Ich garte zartes Hühnchenfleisch und schnitt Tomaten, Paprika und Zucchini in kleine Stücke, hatte vor, einen leckeren Auflauf zu machen.
Mittendrin klingelte das Handy und Roberts Nummer wurde angezeigt. Ich seufzte mit einer schlimmen Vorahnung. Es kamen nur zwei Dinge in Betracht: Entweder wollte er mir sagen, dass er auf dem Weg war oder dass er sich verspäten würde.
Dementsprechend nahm ich das Gespräch missmutig entgegen. „Ja? Was gibt es?“
Zu meinem Erstaunen meldete sich nicht Robert am anderen Ende, sondern eine Frau.
„Entschuldigen Sie, aber spreche ich mit Herrn Becker?“
Ich stutzte und mein Herz machte einen unnatürlichen Sprung. „Ja …“
„Hier ist Schwester Annett aus dem Zentralklinikum, Notaufnahme. Sie sind der Lebensgefährte von Herrn Robert Saxen?“
Für einen Moment setzte mein Herzschlag aus. „Ich bin sein Ehemann, ja, ist etwas passiert?“
Der Puls schlug mir wummernd gegen den Hals. Ich schob die Pfanne vom Herd und presste das Handy fest an mein Ohr.

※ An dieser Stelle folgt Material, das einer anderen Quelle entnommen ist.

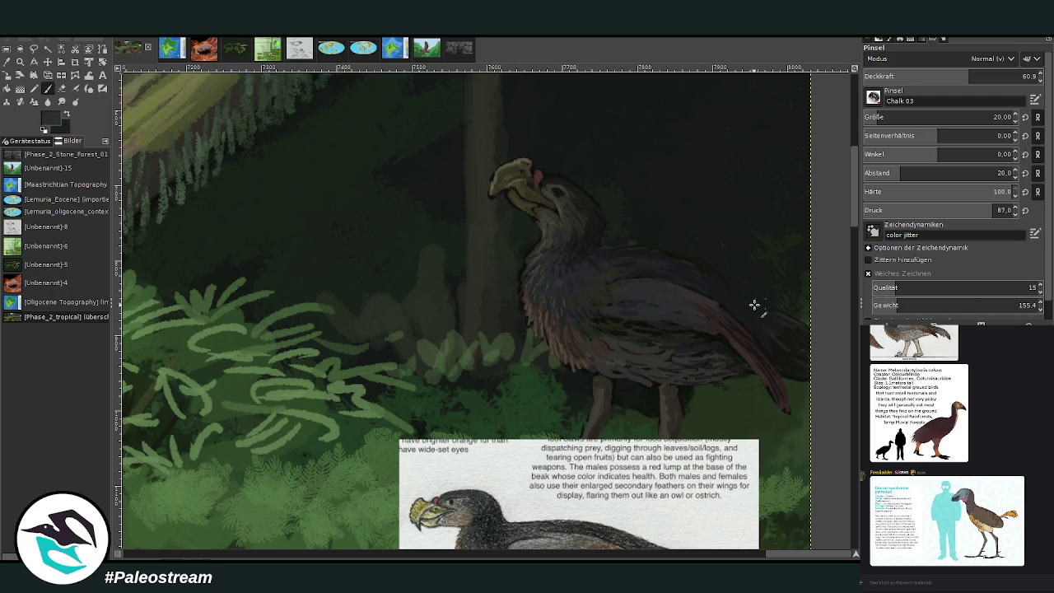
click(940, 76)
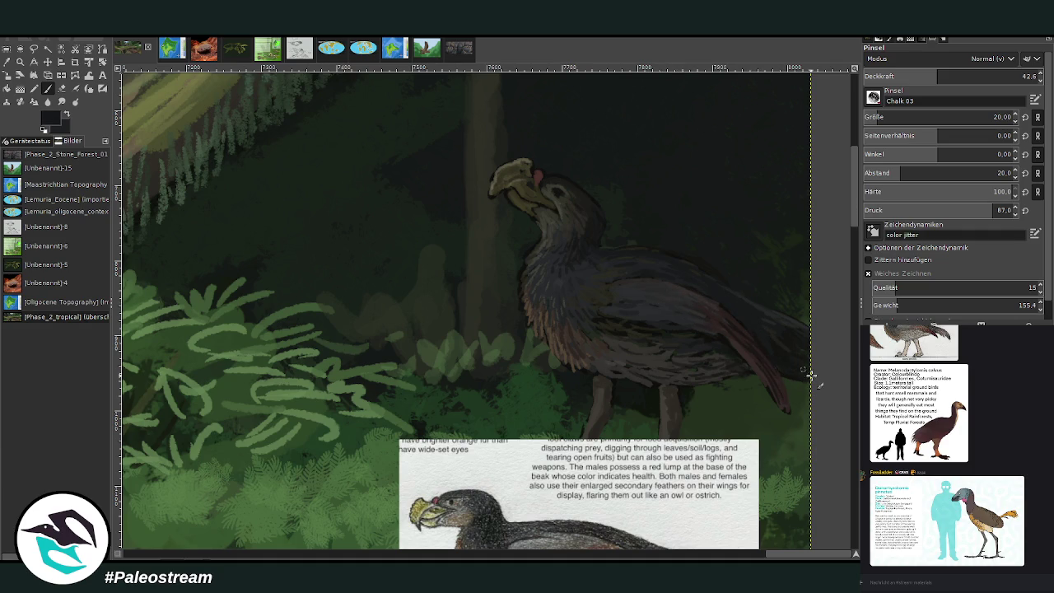
scroll(855, 207, down, 5)
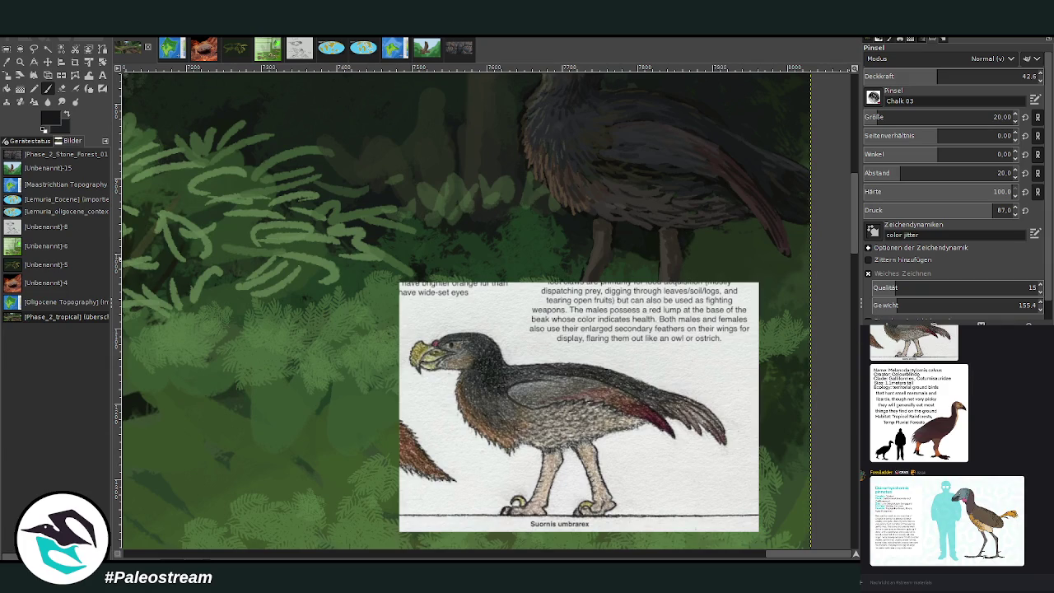
Delete the reference sheet and zoom in on the big bird and its undergrowth
key(Delete)
key(ctrl+h)
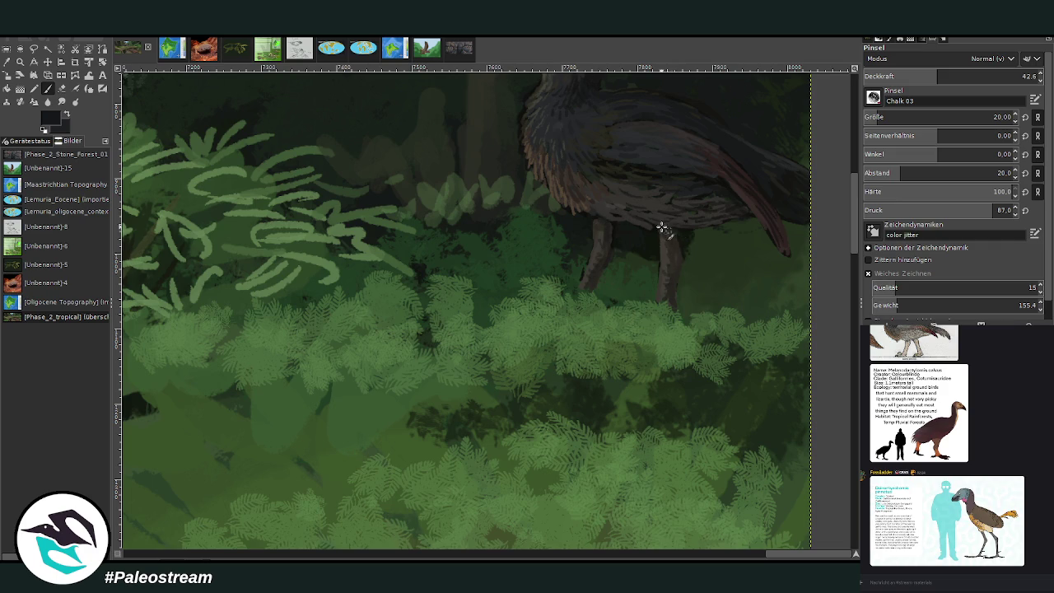
scroll(672, 280, down, 2)
scroll(671, 281, down, 2)
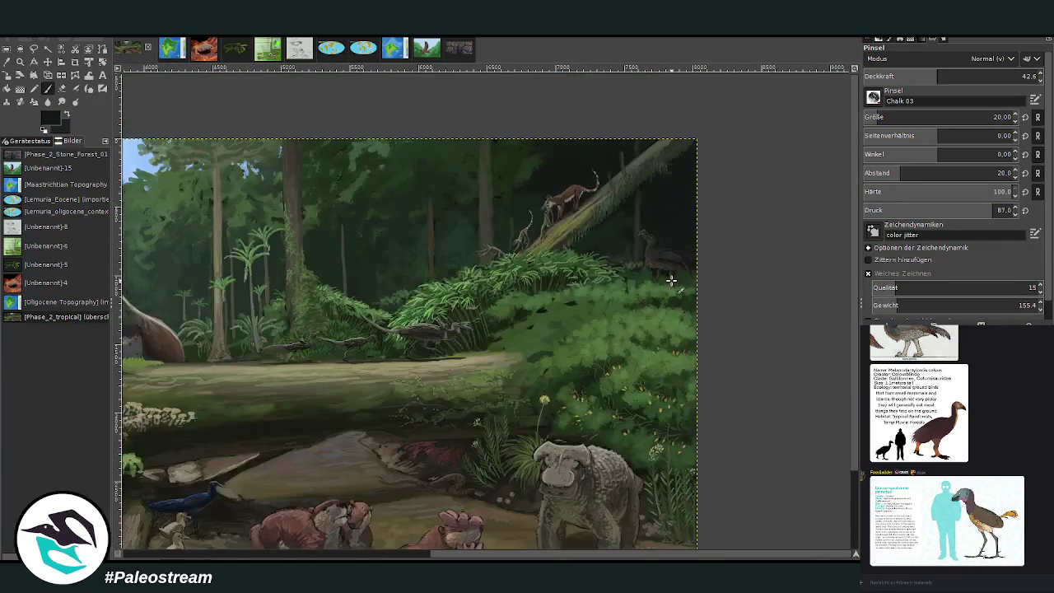
key(z)
drag(527, 152, 692, 359)
drag(323, 124, 647, 471)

„Bleiben Sie ruhig“, bat die Schwester. „Es ist ihm nichts Schlimmes zugestoßen, aber Herr Saxen ist gestürzt und musste zum Röntgen. Er bat mich, Sie anzurufen.“
Ich atmete aus und stützte mich auf die Küchenablage. Obwohl ihre Worte beruhigten, schlug die Nachricht wie eine Bombe ein. „Was ist mit ihm?“, fragte ich panisch.
„Irgendetwas mit seinem Fuß“, versicherte sie mir. „Sie sollen sich nicht aufregen, hat er gesagt, es sei nicht so schlimm.“
Nicht schlimm? Er war im Krankenhaus! Aber das war typisch für Robert. Er war einer der wenigen, der sich auch mit einer Grippe zur Arbeit schleppte, jemand, der sein Leid nie zugab und immer positiv dachte.
„Ich komme!“, sagte ich kurz entschlossen. „Richten Sie ihm das bitte aus. Ich bin unterwegs!“
*
Im rasanten Fahrstil nahm ich den Weg mit meinem Golf in Richtung Klinik auf. Der Feierabendverkehr war vorüber und die Straßen leer. Auch bekam ich sofort einen Parkplatz dicht am Krankenhaus. Kopflos folgte ich den Hinweisschildern zum Röntgen. Doch nirgends eine Spur von Robert.
In der Eingangshalle wandte ich mich dann an den Infotresen. Mir wurde gesagt, dass mein Partner die Röntgenabteilung inzwischen verlassen hatte und auf die Privatstation der Chirurgie verlegt worden war.
Ich machte mir nicht die Mühe, auf den Fahrstuhl zu warten, und erklomm die Treppen in den vierten Stock. Im Schwesternzimmer bekam ich weitere Auskunft und schließlich stand ich vor dem Zimmer, in dem Robert untergebracht war.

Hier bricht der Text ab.